The sharp increase in profits was supported by higher realisations and sale of Singapore entity NatSteel Holdings, even as steel deliveries declined in a seasonally-weak quarter.
Tata Steel on Thursday reported a 7.5-times jump in its consolidated net profit for the quarter ended September 30, 2021. The sharp increase in profits was supported by higher realisations and sale of Singapore entity NatSteel Holdings, even as steel deliveries declined in a seasonally-weak quarter.
The company’s net sales for the period increased 55% year-on-year to Rs 60,283 crore. Steel deliveries declined nearly 7% y-o-y during the quarter to 7.39 million tonne. Sales volume of the automotive segment increased by 18% sequentially, despite the semiconductor shortage driven weakness in the sector.
The consolidated Ebitda (earnings before interest, tax, depreciation and amortisation) increased 163% y-o-y, while Ebitda margins nearly doubled to 27.5% on a y-o-y basis. Tata Steel’s standalone financials registered the highest-ever quarterly adjusted Ebitda at Rs 13,574 crore with 2.3x y-o-y growth. Tata Steel long products registered quarterly Ebitda of Rs 302 crore.
Revenues at Tata Steel Europe increased by 50% y-o-y to £2,108 million in Q2FY22. Ebitda improved 2.2x quarter-on-quarter to £328 million, which translates to an Ebitda per tonne of £153. The company’s gross debt decreased to Rs 78,163 crore with repayments of Rs 11,424 crore in the first half of the current financial year. The net debt declined to Rs 68,860 crore. Net debt to Ebitda improved to 1.21x and net debt to equity stood at 0.79x.
Consolidated free cash flow was Rs 3,322 crore during the quarter despite an increase in working capital of Rs 3,889 crore and dividend payment of Rs 3,020 crore. The company made a capital expenditure of Rs 2,191 crore during the quarter with ongoing work on the pellet plant, cold roll mill complex and the 5 MTPA expansion at Kalinganagar.
TV Narendran, chief executive officer & managing director, Tata Steel, said that the company’s strong quarterly performance comes on the back of improved results across key geographies and despite a seasonally weaker quarter. “We continue to drive value accretive growth in our chosen segments and our performance in key segments such as auto was very robust despite the sector being impacted by the semiconductor shortage. Our European operations have also delivered robust performance underpinned by strong improvement in realisations. We are watchful of the elevated coal prices and high energy cost as key risks to margins going forward”.

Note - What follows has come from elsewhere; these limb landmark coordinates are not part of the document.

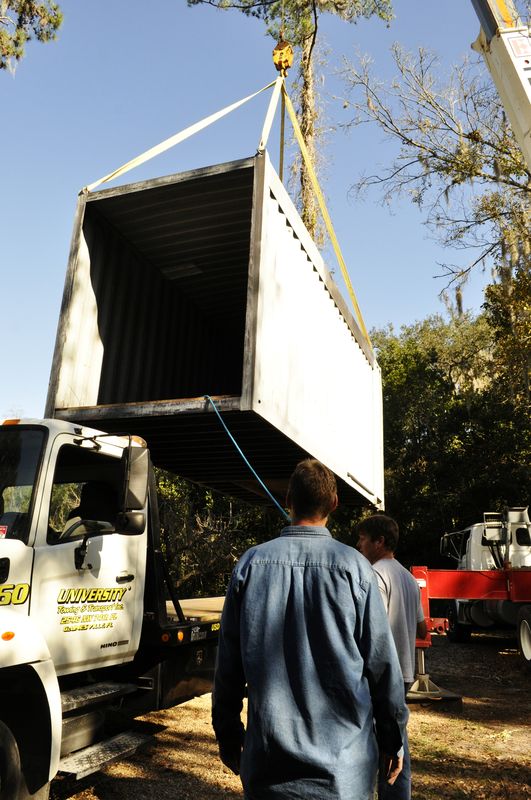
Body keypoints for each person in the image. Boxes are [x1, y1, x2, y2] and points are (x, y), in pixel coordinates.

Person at [212, 459, 409, 800]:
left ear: (288, 500)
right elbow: (382, 666)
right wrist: (393, 739)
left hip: (269, 769)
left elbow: (227, 665)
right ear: (334, 503)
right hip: (343, 774)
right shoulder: (356, 569)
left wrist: (228, 735)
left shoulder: (250, 565)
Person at [356, 514, 428, 800]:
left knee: (375, 746)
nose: (358, 545)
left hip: (381, 676)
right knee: (397, 742)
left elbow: (373, 630)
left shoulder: (375, 575)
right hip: (405, 673)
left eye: (363, 539)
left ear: (379, 542)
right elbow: (422, 628)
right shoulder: (408, 578)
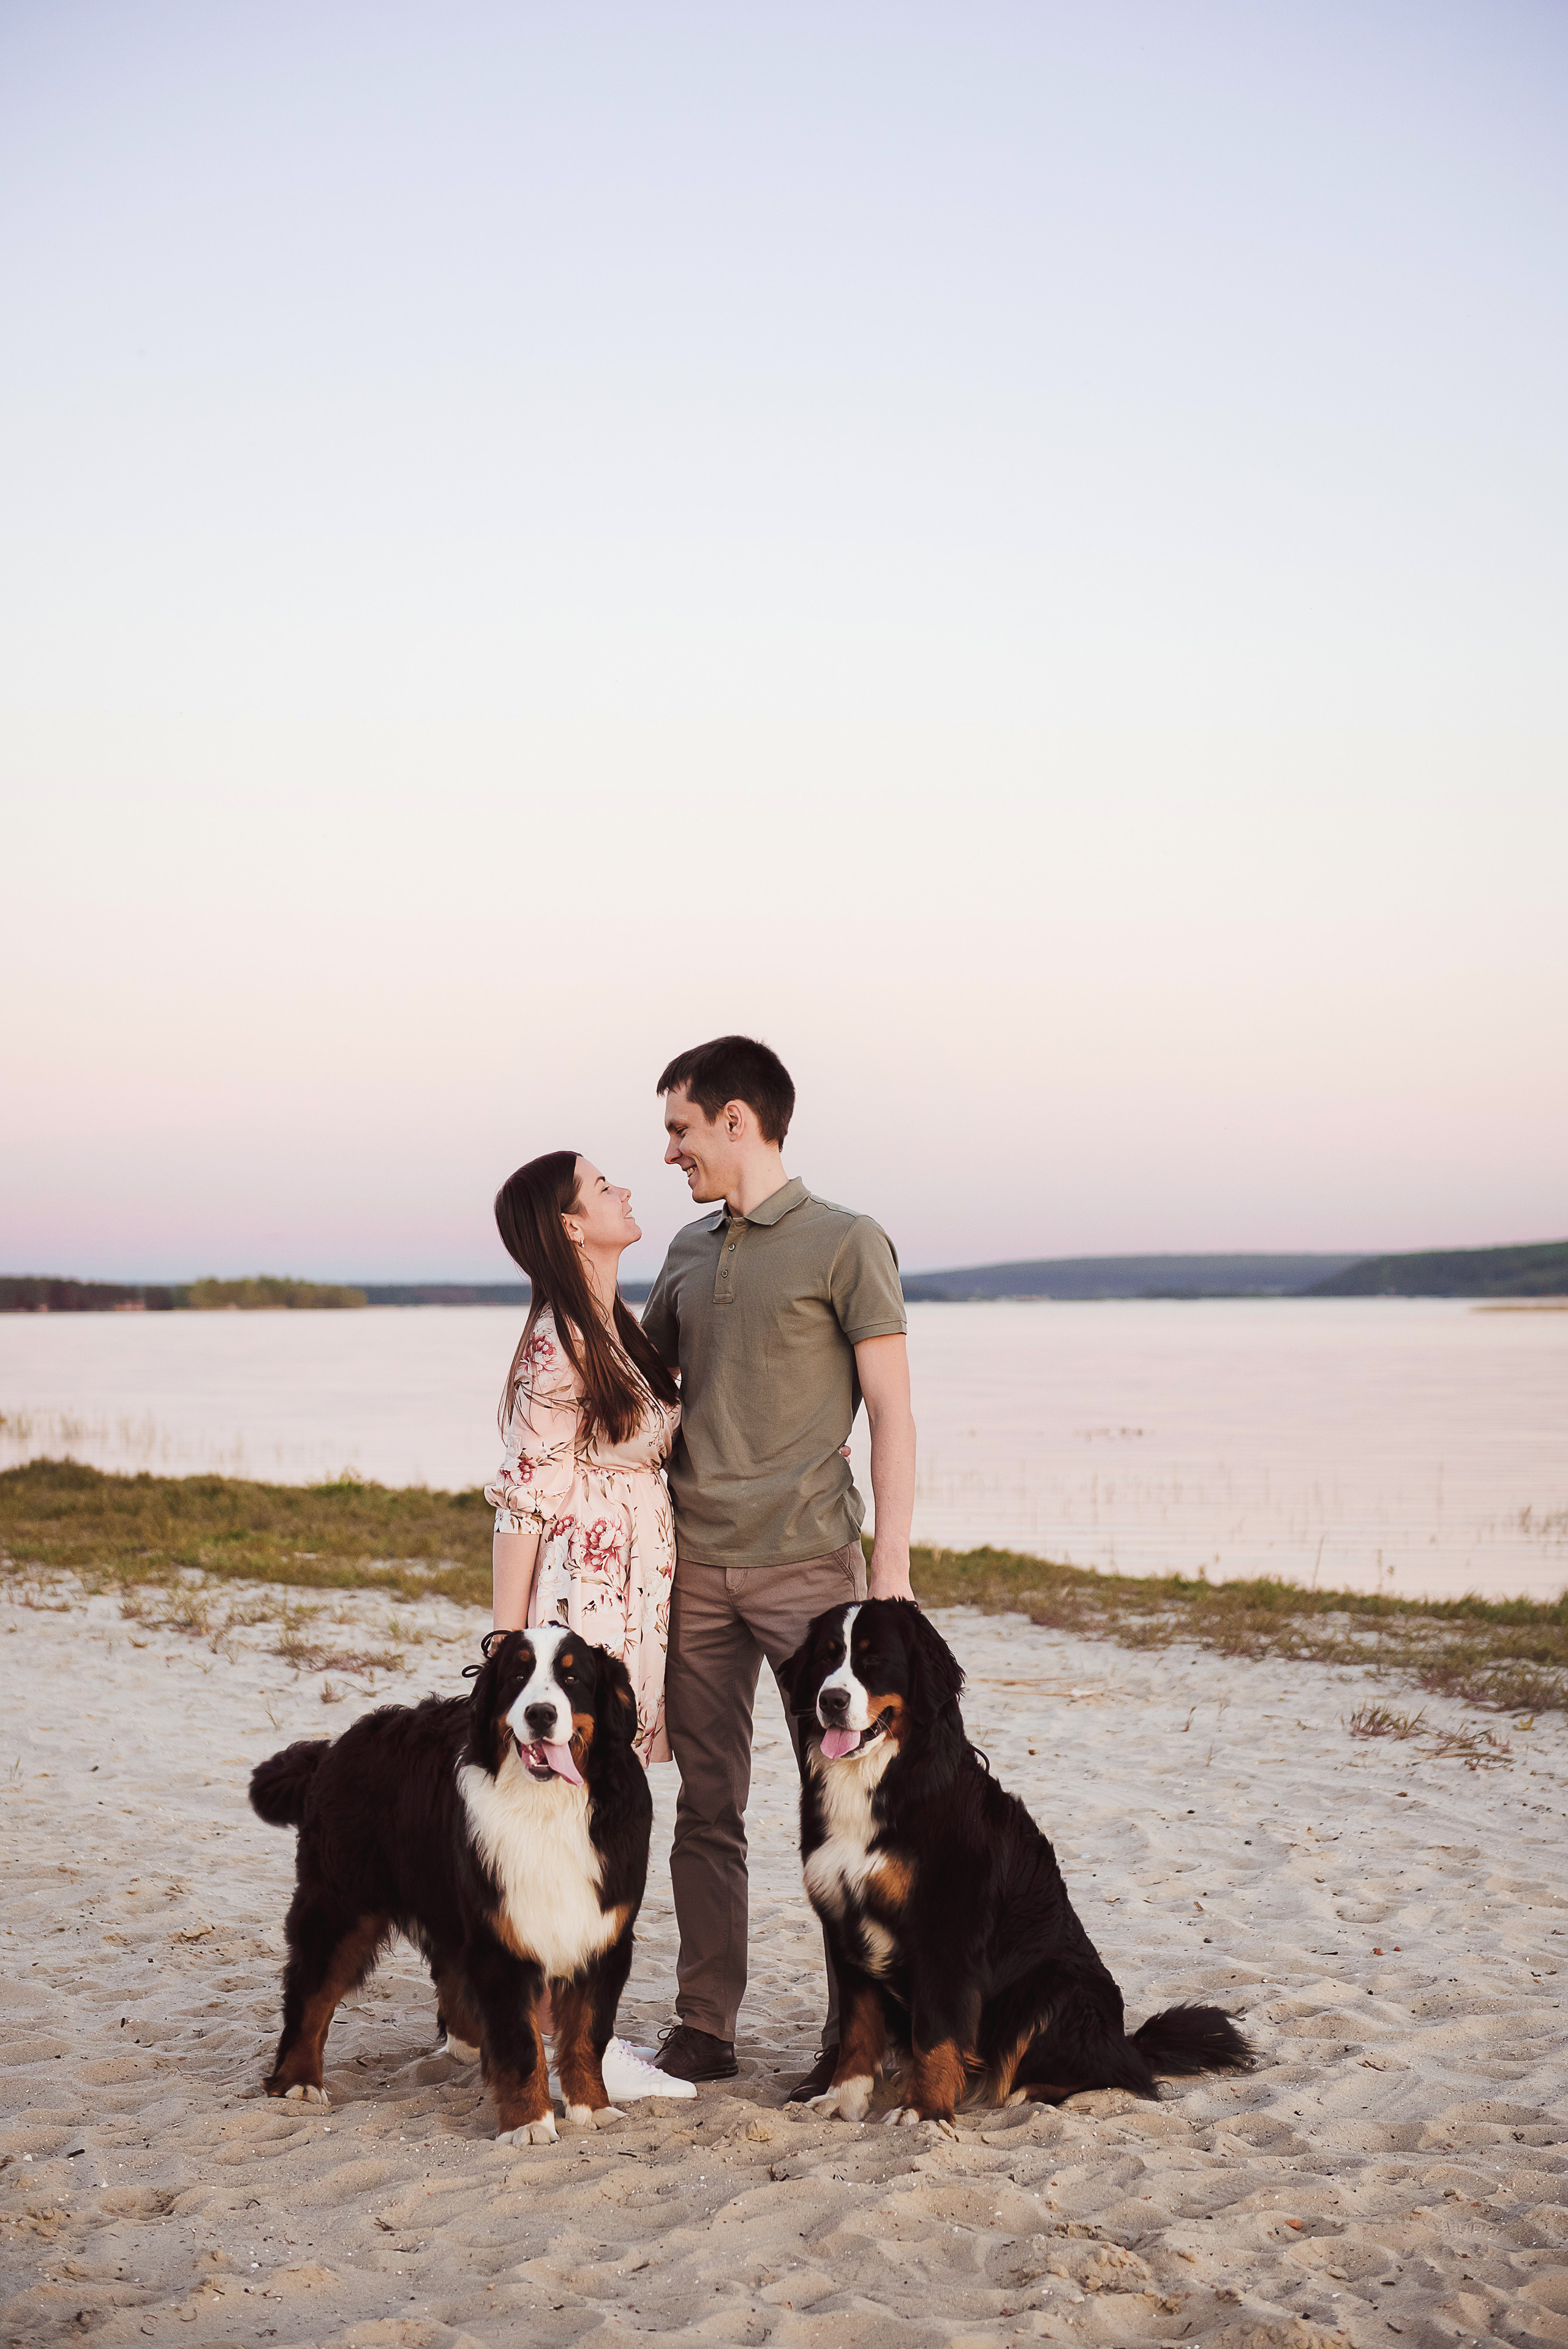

Koushik Chatterjee, executive director & chief financial officer, Tata Steel, said, “The operating cash flows continue to be strong despite working capital pressure due to price effect on coal price increase in recent months. We signed and closed the divestment of our 100% holding in NatSteel Holdings in this quarter to realise around Rs 1,200 crore that resulted in a realised gain of Rs 720 crore for the quarter”.
Chatterjee added that the company is targeting additional, aggressive deleveraging in the second half of the year as well. “The financial metrics of the company are now at investment grade levels and we are happy to note that the Standard & Poor has upgraded Tata Steel to investment grade level of BBB-,” he said.